→ **Supplied text**
------------------------

In some embodiments of the invention, an electrical generator is provided to convert a portion of the motion of the bag compression into electrical energy and supply the electrical energy to a conventional storage battery. A linear alternator may be employed as an electrical generator without departing from the scope of the invention, the alternator converting a portion of linear motion of the inflatable bag into electrical energy. In other aspects of the invention a piezoelectric material or a rotary alternator may be used as an electrical generator to convert the bag motion into usable electrical power without departing from the scope of the invention.

In various embodiments of the invention a processor or controller having concomitant data memory forms a part of the invention, the processor having a plurality of inputs for receiving signals and outputs for supplying signals to components of the invention. According to one aspect of the invention the processor accepts data from the flow and pressure sensors, stores the data for further use, analyzes the data based upon predetermined criteria and activates outputs to the lights and/or speaker of the instant invention to provide feedback to a user regarding the operation of the BVM device.

------------------------

→ **Exercise tasks**
[1] From the passage above on the BVM device, list every component or material it names as usable for the electrical generator.
[2] For each statement, answer yes or no on whether it agrees with the passage above on the BVM device, and quote the words from the passage that decide it.
(a) The generator supplies its electrical energy to a conventional storage battery.
(b) The processor discards the sensor data once it has analyzed it.
(c) The processor gives the user feedback through lights and/or a speaker.

→ **Data excerpts**
------------------------

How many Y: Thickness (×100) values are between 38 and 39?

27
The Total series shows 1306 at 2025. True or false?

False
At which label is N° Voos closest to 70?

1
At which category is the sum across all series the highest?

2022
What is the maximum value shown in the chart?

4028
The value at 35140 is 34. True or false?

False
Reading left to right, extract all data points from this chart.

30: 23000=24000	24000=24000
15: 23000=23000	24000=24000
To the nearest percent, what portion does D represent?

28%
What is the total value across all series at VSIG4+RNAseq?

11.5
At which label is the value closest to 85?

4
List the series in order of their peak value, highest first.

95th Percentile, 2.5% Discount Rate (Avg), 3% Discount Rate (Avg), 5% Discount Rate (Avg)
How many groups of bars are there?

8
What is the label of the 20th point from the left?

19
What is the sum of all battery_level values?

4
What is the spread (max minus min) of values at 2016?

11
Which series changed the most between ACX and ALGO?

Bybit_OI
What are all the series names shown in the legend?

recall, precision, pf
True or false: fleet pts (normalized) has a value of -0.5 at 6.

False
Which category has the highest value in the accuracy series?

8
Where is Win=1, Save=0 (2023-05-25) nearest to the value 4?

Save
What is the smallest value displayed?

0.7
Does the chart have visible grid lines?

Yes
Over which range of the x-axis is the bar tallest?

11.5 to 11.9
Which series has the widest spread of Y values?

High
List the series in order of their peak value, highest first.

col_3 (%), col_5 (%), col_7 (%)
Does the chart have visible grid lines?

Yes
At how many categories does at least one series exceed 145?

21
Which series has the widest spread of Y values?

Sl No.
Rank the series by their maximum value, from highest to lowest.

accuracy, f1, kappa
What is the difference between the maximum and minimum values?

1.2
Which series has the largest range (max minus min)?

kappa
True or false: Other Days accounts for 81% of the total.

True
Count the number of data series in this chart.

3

------------------------

→ **Answers given**
[1]
- Linear alternator
- Piezoelectric material
- Rotary alternator

[2]
(a) Yes: "supply the electrical energy to a conventional storage battery"
(b) No: "stores the data for further use"
(c) Yes: "activates outputs to the lights and/or speaker of the instant invention to provide feedback to a user"